**TASK STATEMENT:** Word for word, repeat all the entries below, but without the pictures.

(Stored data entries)
* * * * * * * * *

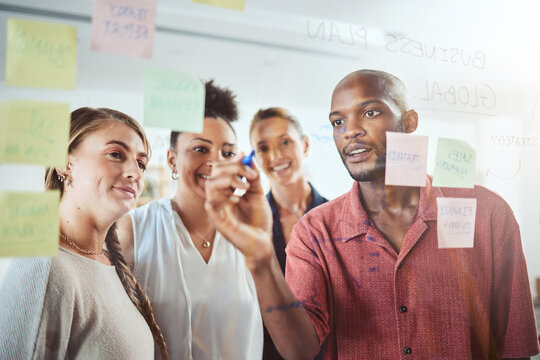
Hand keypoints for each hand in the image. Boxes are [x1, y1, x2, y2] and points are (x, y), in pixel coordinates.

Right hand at [205, 154, 273, 270]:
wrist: (263, 241)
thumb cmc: (259, 220)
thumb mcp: (258, 193)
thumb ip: (253, 177)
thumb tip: (249, 158)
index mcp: (227, 190)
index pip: (221, 168)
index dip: (231, 160)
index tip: (244, 154)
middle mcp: (219, 197)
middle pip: (214, 172)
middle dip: (232, 167)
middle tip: (249, 173)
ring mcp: (216, 208)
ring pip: (211, 184)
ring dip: (229, 179)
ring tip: (245, 186)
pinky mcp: (217, 220)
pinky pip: (212, 202)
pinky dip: (225, 196)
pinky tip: (238, 199)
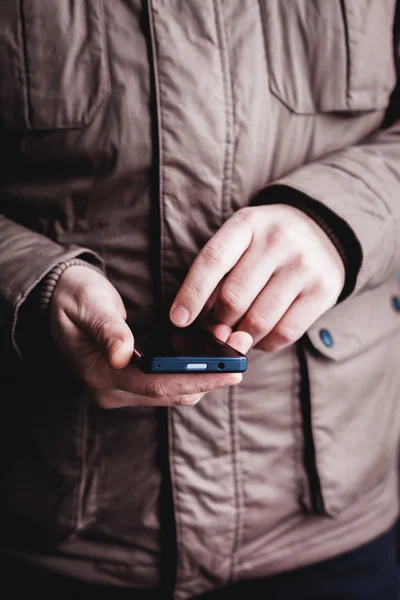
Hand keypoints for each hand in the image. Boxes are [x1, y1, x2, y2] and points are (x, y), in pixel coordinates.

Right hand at [50, 266, 251, 407]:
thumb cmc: (73, 297)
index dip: (197, 379)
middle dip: (210, 378)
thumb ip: (107, 328)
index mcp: (101, 374)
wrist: (60, 299)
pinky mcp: (133, 382)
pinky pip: (169, 385)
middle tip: (243, 357)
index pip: (157, 385)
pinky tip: (213, 355)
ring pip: (174, 393)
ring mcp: (123, 389)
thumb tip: (123, 353)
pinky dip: (193, 373)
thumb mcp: (86, 305)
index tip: (231, 370)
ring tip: (234, 353)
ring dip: (205, 377)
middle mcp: (114, 390)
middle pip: (171, 394)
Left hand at [170, 205, 344, 351]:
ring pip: (258, 321)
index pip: (212, 261)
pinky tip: (260, 337)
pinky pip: (285, 333)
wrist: (321, 230)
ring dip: (241, 337)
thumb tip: (204, 326)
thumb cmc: (266, 243)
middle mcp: (278, 240)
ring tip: (237, 335)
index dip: (191, 294)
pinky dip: (265, 344)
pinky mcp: (324, 290)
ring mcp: (304, 265)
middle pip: (234, 298)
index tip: (178, 320)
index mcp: (247, 224)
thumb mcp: (240, 240)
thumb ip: (219, 276)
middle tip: (217, 329)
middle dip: (218, 322)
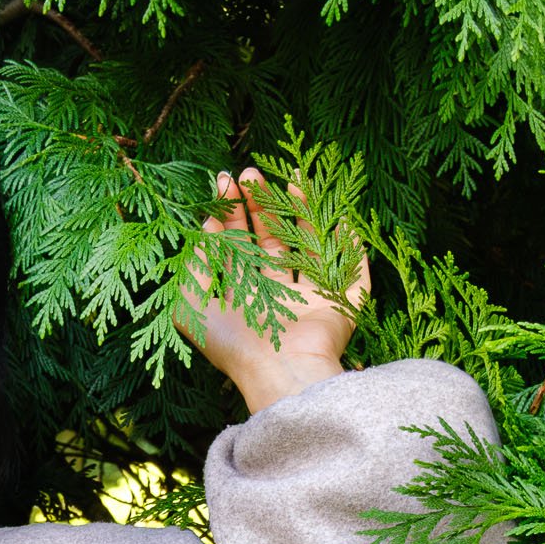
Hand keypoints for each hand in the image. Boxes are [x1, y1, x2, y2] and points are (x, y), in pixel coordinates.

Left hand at [178, 168, 368, 415]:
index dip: (229, 216)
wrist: (279, 371)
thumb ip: (193, 266)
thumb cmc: (232, 343)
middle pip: (270, 243)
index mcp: (241, 301)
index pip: (235, 250)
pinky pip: (352, 275)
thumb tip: (204, 230)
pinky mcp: (342, 307)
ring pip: (309, 248)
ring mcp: (310, 303)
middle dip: (260, 206)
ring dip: (302, 212)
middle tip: (250, 172)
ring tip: (292, 176)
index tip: (223, 184)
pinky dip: (353, 249)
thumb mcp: (191, 304)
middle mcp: (275, 301)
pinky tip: (345, 220)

* * * * * * * * *

**OUTPUT:**
Hand keypoints for each hand in the image. Boxes are [x1, y1, x2, y2] and points are (x, y), in pixel coordinates.

Right hand at [205, 154, 273, 270]:
wrist: (263, 241)
thumb cmc: (259, 220)
thumb mcp: (258, 193)
thumb ip: (253, 177)
thumb tip: (249, 158)
index mcp: (227, 190)
index pip: (221, 168)
index dip: (231, 160)
index tip: (244, 154)
middle mcp: (219, 197)
middle pip: (214, 172)
middle dip: (232, 167)
middle tip: (249, 173)
ring mcp: (216, 208)
ring pip: (211, 184)
ring dip: (229, 179)
ring tip: (245, 186)
pinky mcp: (217, 220)
pinky pip: (212, 202)
pinky dip: (225, 196)
pinky tip: (238, 199)
Hand keypoints for each hand in the image. Boxes are [x1, y1, x2, y2] and points are (x, y), in pixel coordinates.

Right hand at [50, 266, 251, 407]:
thumb cmc: (73, 297)
index dip: (197, 379)
middle dip: (210, 378)
thumb ip: (107, 328)
index mcp: (101, 374)
wrist: (60, 299)
pinky mcp: (133, 382)
pinky pip: (169, 385)
middle tip: (243, 357)
index pip: (157, 385)
pinky tip: (213, 355)
ring pip: (174, 393)
ring mcp: (123, 389)
thumb tip: (123, 353)
pinky dip: (193, 373)
thumb mcp: (86, 305)
index tip: (231, 370)
ring tip: (234, 353)
ring dip: (205, 377)
middle mcp: (114, 390)
middle pip: (171, 394)
Left hand at [170, 205, 344, 351]:
ring pip: (258, 321)
index pip: (212, 261)
pinky tip: (260, 337)
pinky pip: (285, 333)
wrist: (321, 230)
ring dip: (241, 337)
thumb tip: (204, 326)
thumb cmc: (266, 243)
middle mcp: (278, 240)
ring tip: (237, 335)
index dip: (191, 294)
pinky dip: (265, 344)
pinky mcp: (324, 290)
ring mcp: (304, 265)
middle pip: (234, 298)
index tip: (178, 320)
index mcp: (247, 224)
thumb mcp: (240, 240)
thumb ip: (219, 276)
middle tip: (217, 329)
middle dip: (218, 322)
Hand keypoints for each hand in the image. Boxes are [x1, y1, x2, y2] and points are (x, y), in pixel coordinates.

Left hand at [178, 168, 368, 415]:
index dip: (229, 216)
wrist: (279, 371)
thumb ip: (193, 266)
thumb cmc: (232, 343)
middle pip: (270, 243)
index mcp: (241, 301)
index pip: (235, 250)
pinky pip: (352, 275)
thumb tip: (204, 230)
pinky mcp: (342, 307)
ring pip: (309, 248)
ring mcp: (310, 303)
middle dip: (260, 206)
ring dip: (302, 212)
middle tip: (250, 172)
ring tip: (292, 176)
index tip: (223, 184)
pinky dip: (353, 249)
thumb mcp: (191, 304)
middle mcp: (275, 301)
pinky tip: (345, 220)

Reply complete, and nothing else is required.